Repeat, word for word, each of the records shown below, without their pictures.

= MATERIAL FOR THE TASK =
┌────────
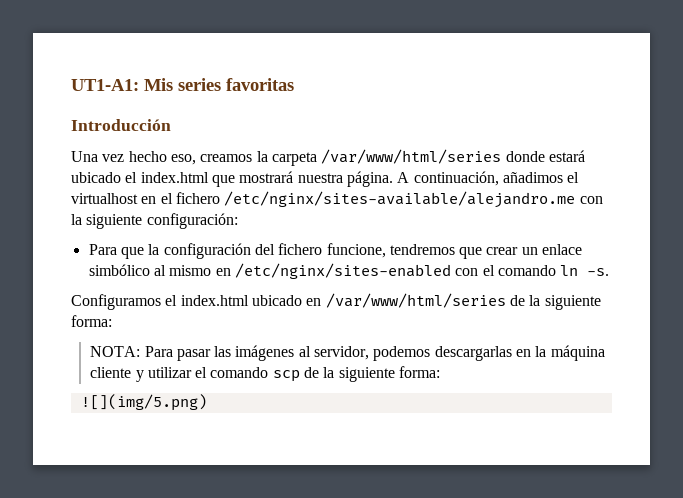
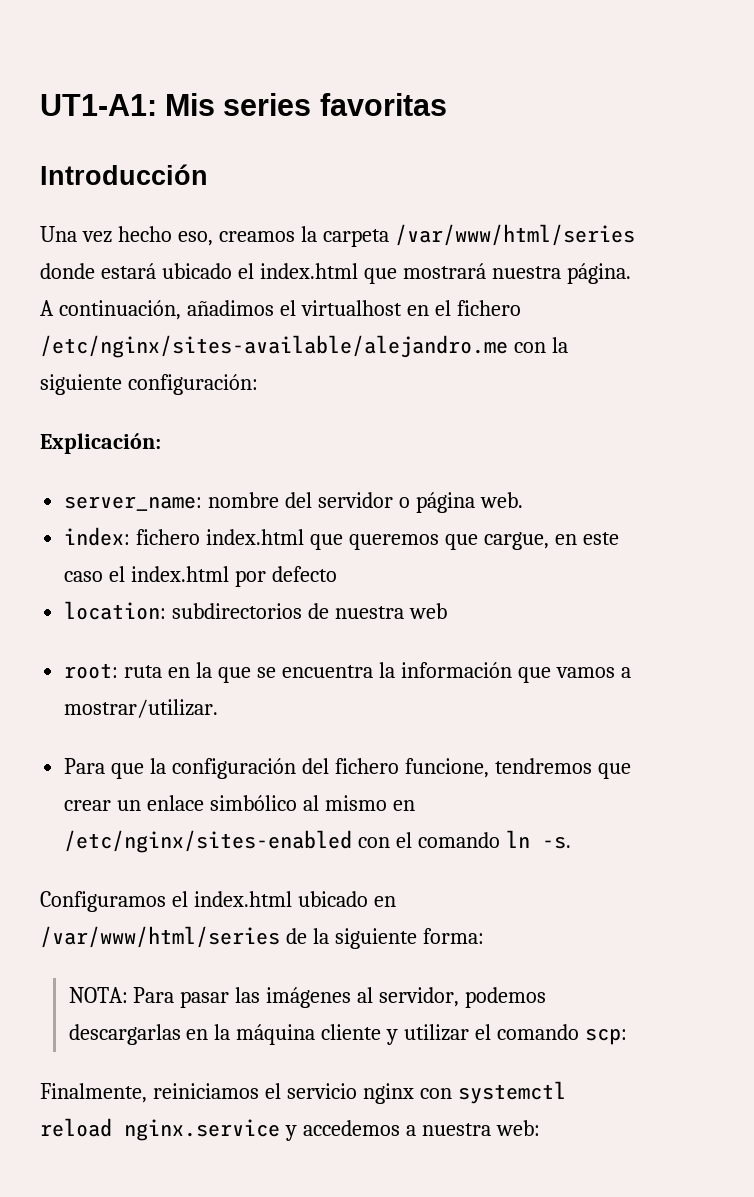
(238, 221) none -> [40,433,161,454] [64,492,523,513] [64,527,619,550] [64,566,337,587] [64,601,447,620] [64,662,631,683] [64,699,219,718] // Explicación: // server_name: nombre del servidor o página web. // index: fichero index.html que queremos que cargue, en este caso el index.html por defecto // location: subdirectorios de nuestra web // root: ruta en la que se encuentra la información que vamos a mostrar/utilizar.
[272,366,441,382] [80,394,207,411] scp de la siguiente forma: // ![](img/5.png) -> [584,1028,627,1045] [40,1081,566,1104] [40,1118,540,1141] scp: // Finalmente, reiniciamos el servicio nginx con systemctl reload nginx.service y accedemos a nuestra web:

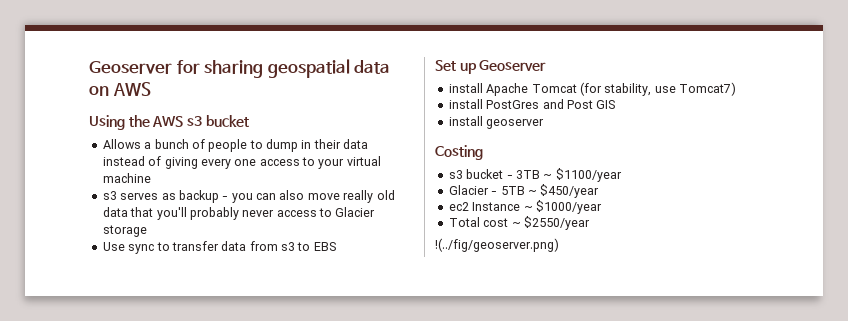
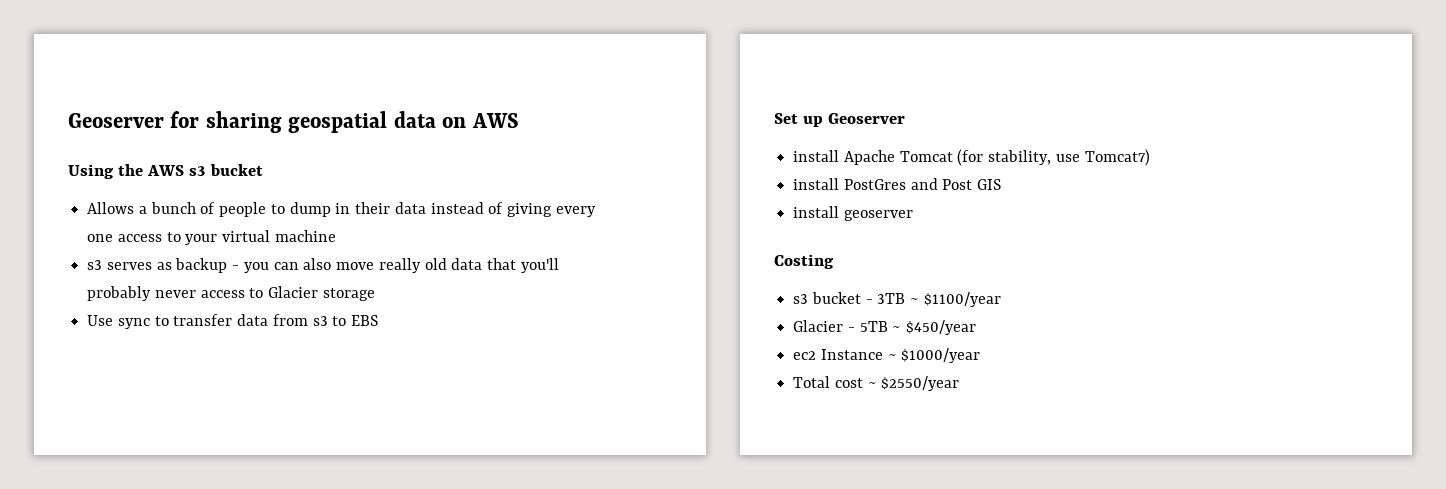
[435,238,559,252] // !(../fig/geoserver.png) -> (960, 383) none

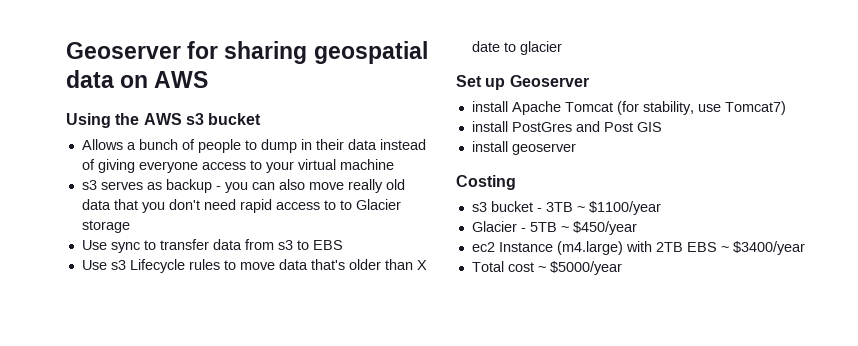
[555,206,596,217] [87,234,114,242] every one -> [138,161,198,173] everyone
[520,258,559,273] [87,286,264,301] you'll probably never access to -> [141,199,352,213] you don't need rapid access to to
(379, 320) none -> [81,259,427,273] [471,41,562,55] // Use s3 Lifecycle rules to move data that's older than X date to glacier
[887,348,981,363] ~ $1000/year -> [556,241,805,255] (m4.large) with 2TB EBS ~ $3400/year
[881,376,960,391] $2550/year -> [549,261,622,275] $5000/year

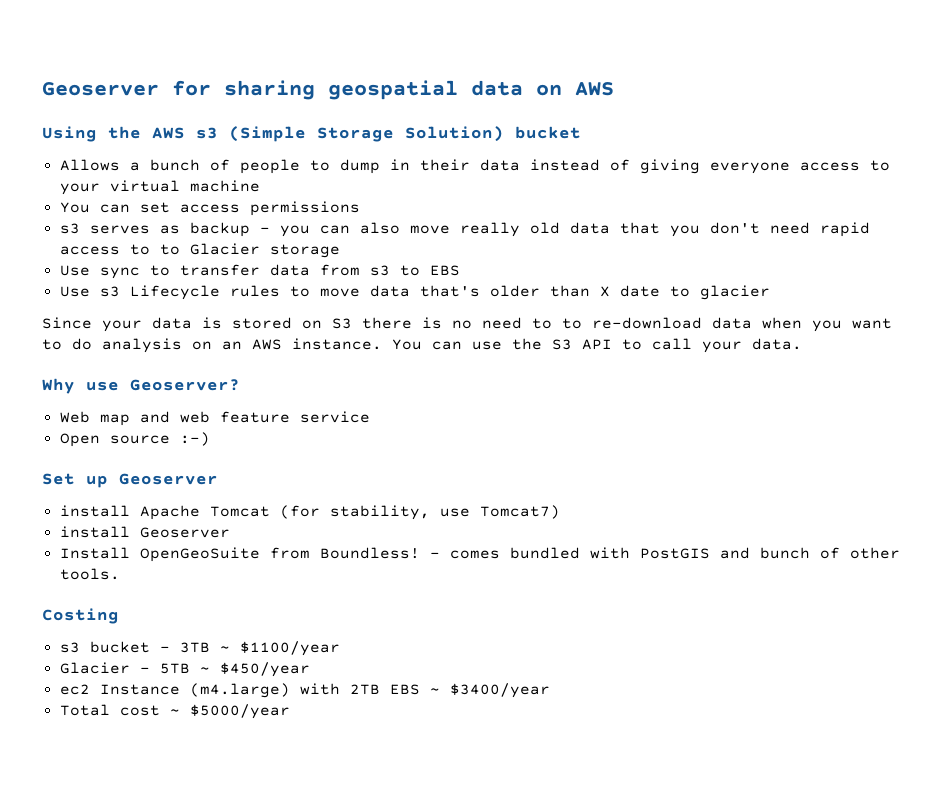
(204, 119) none -> [229,126,504,142] (Simple Storage Solution)
(394, 164) none -> [59,201,360,216] // You can set access permissions
(562, 48) none -> [42,317,892,332] [42,338,802,353] [42,378,240,394] [59,411,370,426] [59,432,210,447] // Since your data is stored on S3 there is no need to to re-download data when you want to do analysis on an AWS instance. You can use the S3 API to call your data. // Why use Geoserver? // Web map and web feature service // Open source :-)
[511,121,662,132] [471,141,576,155] PostGres and Post GIS // install geoserver -> [139,527,230,538] [59,547,900,562] [59,568,120,580] Geoserver // Install OpenGeoSuite from Boundless! - comes bundled with PostGIS and bunch of other tools.

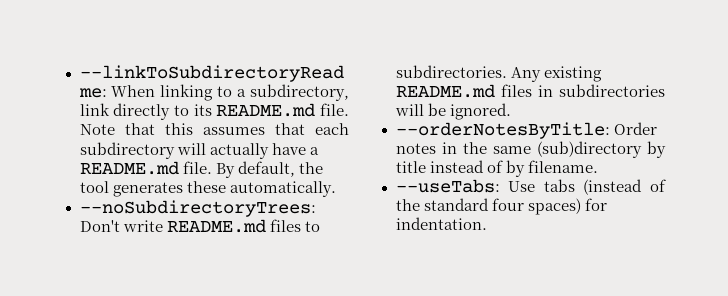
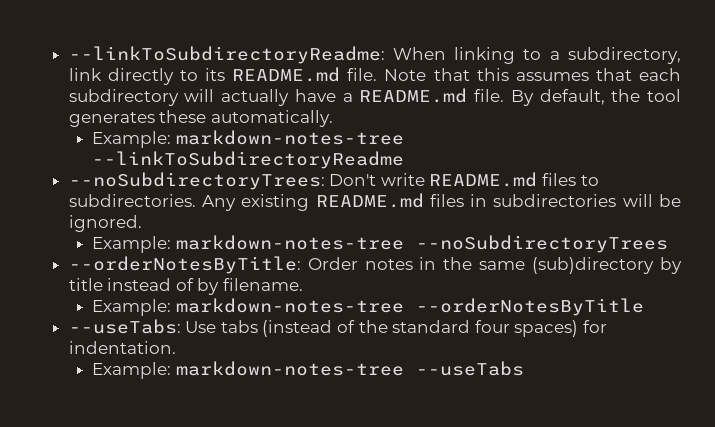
(336, 189) none -> [92,130,404,148] [92,151,405,169] // Example: markdown-notes-tree --linkToSubdirectoryReadme
(511, 111) none -> [92,235,668,253] // Example: markdown-notes-tree --noSubdirectoryTrees
(598, 166) none -> [92,298,644,316] // Example: markdown-notes-tree --orderNotesByTitle
(487, 223) none -> [92,361,524,379] // Example: markdown-notes-tree --useTabs

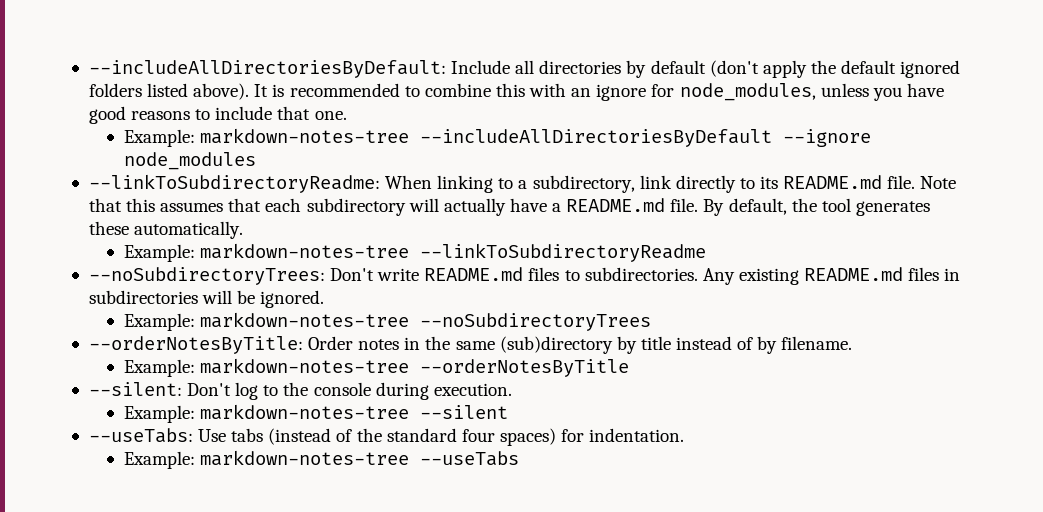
(68, 55) none -> [88,60,961,78] [88,83,944,101] [88,106,347,124] [124,128,872,147] [124,152,257,170] --includeAllDirectoriesByDefault: Include all directories by default (don't apply the default ignored folders listed above). It is recommended to combine this with an ignore for node_modules, unless you have good reasons to include that one. // Example: markdown-notes-tree --includeAllDirectoriesByDefault --ignore node_modules //
(644, 307) none -> [88,382,512,400] [124,404,509,423] // --silent: Don't log to the console during execution. // Example: markdown-notes-tree --silent

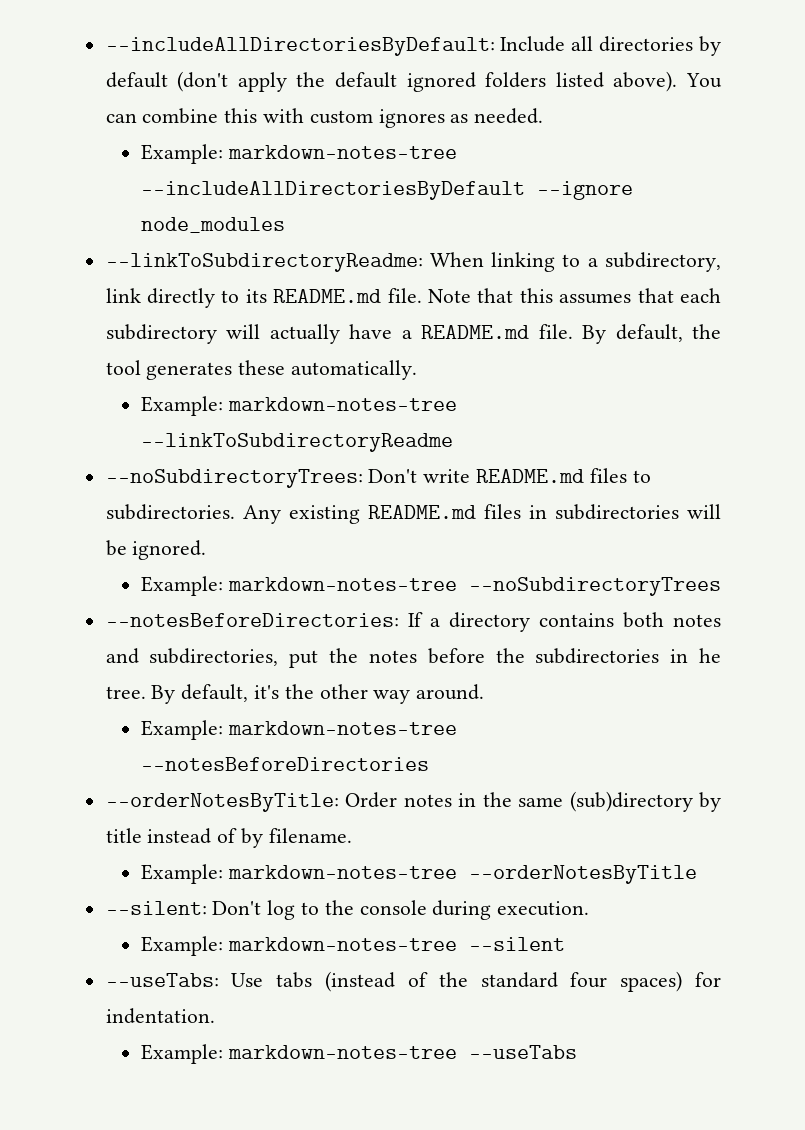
[254,83,944,101] [88,106,347,124] It is recommended to combine this with an ignore for node_modules, unless you have good reasons to include that one. -> [686,73,722,88] [105,108,544,128] You can combine this with custom ignores as needed.
(652, 322) none -> [105,612,721,632] [105,648,722,668] [105,684,485,704] [140,720,457,740] [140,757,429,771] // --notesBeforeDirectories: If a directory contains both notes and subdirectories, put the notes before the subdirectories in he tree. By default, it's the other way around. // Example: markdown-notes-tree --notesBeforeDirectories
└────────
= FINAL ANSWER =
(238, 221) none -> [40,433,161,454] [64,492,523,513] [64,527,619,550] [64,566,337,587] [64,601,447,620] [64,662,631,683] [64,699,219,718] // Explicación: // server_name: nombre del servidor o página web. // index: fichero index.html que queremos que cargue, en este caso el index.html por defecto // location: subdirectorios de nuestra web // root: ruta en la que se encuentra la información que vamos a mostrar/utilizar.
[272,366,441,382] [80,394,207,411] scp de la siguiente forma: // ![](img/5.png) -> [584,1028,627,1045] [40,1081,566,1104] [40,1118,540,1141] scp: // Finalmente, reiniciamos el servicio nginx con systemctl reload nginx.service y accedemos a nuestra web:

[435,238,559,252] // !(../fig/geoserver.png) -> (960, 383) none

[555,206,596,217] [87,234,114,242] every one -> [138,161,198,173] everyone
[520,258,559,273] [87,286,264,301] you'll probably never access to -> [141,199,352,213] you don't need rapid access to to
(379, 320) none -> [81,259,427,273] [471,41,562,55] // Use s3 Lifecycle rules to move data that's older than X date to glacier
[887,348,981,363] ~ $1000/year -> [556,241,805,255] (m4.large) with 2TB EBS ~ $3400/year
[881,376,960,391] $2550/year -> [549,261,622,275] $5000/year

(204, 119) none -> [229,126,504,142] (Simple Storage Solution)
(394, 164) none -> [59,201,360,216] // You can set access permissions
(562, 48) none -> [42,317,892,332] [42,338,802,353] [42,378,240,394] [59,411,370,426] [59,432,210,447] // Since your data is stored on S3 there is no need to to re-download data when you want to do analysis on an AWS instance. You can use the S3 API to call your data. // Why use Geoserver? // Web map and web feature service // Open source :-)
[511,121,662,132] [471,141,576,155] PostGres and Post GIS // install geoserver -> [139,527,230,538] [59,547,900,562] [59,568,120,580] Geoserver // Install OpenGeoSuite from Boundless! - comes bundled with PostGIS and bunch of other tools.

(336, 189) none -> [92,130,404,148] [92,151,405,169] // Example: markdown-notes-tree --linkToSubdirectoryReadme
(511, 111) none -> [92,235,668,253] // Example: markdown-notes-tree --noSubdirectoryTrees
(598, 166) none -> [92,298,644,316] // Example: markdown-notes-tree --orderNotesByTitle
(487, 223) none -> [92,361,524,379] // Example: markdown-notes-tree --useTabs

(68, 55) none -> [88,60,961,78] [88,83,944,101] [88,106,347,124] [124,128,872,147] [124,152,257,170] --includeAllDirectoriesByDefault: Include all directories by default (don't apply the default ignored folders listed above). It is recommended to combine this with an ignore for node_modules, unless you have good reasons to include that one. // Example: markdown-notes-tree --includeAllDirectoriesByDefault --ignore node_modules //
(644, 307) none -> [88,382,512,400] [124,404,509,423] // --silent: Don't log to the console during execution. // Example: markdown-notes-tree --silent

[254,83,944,101] [88,106,347,124] It is recommended to combine this with an ignore for node_modules, unless you have good reasons to include that one. -> [686,73,722,88] [105,108,544,128] You can combine this with custom ignores as needed.
(652, 322) none -> [105,612,721,632] [105,648,722,668] [105,684,485,704] [140,720,457,740] [140,757,429,771] // --notesBeforeDirectories: If a directory contains both notes and subdirectories, put the notes before the subdirectories in he tree. By default, it's the other way around. // Example: markdown-notes-tree --notesBeforeDirectories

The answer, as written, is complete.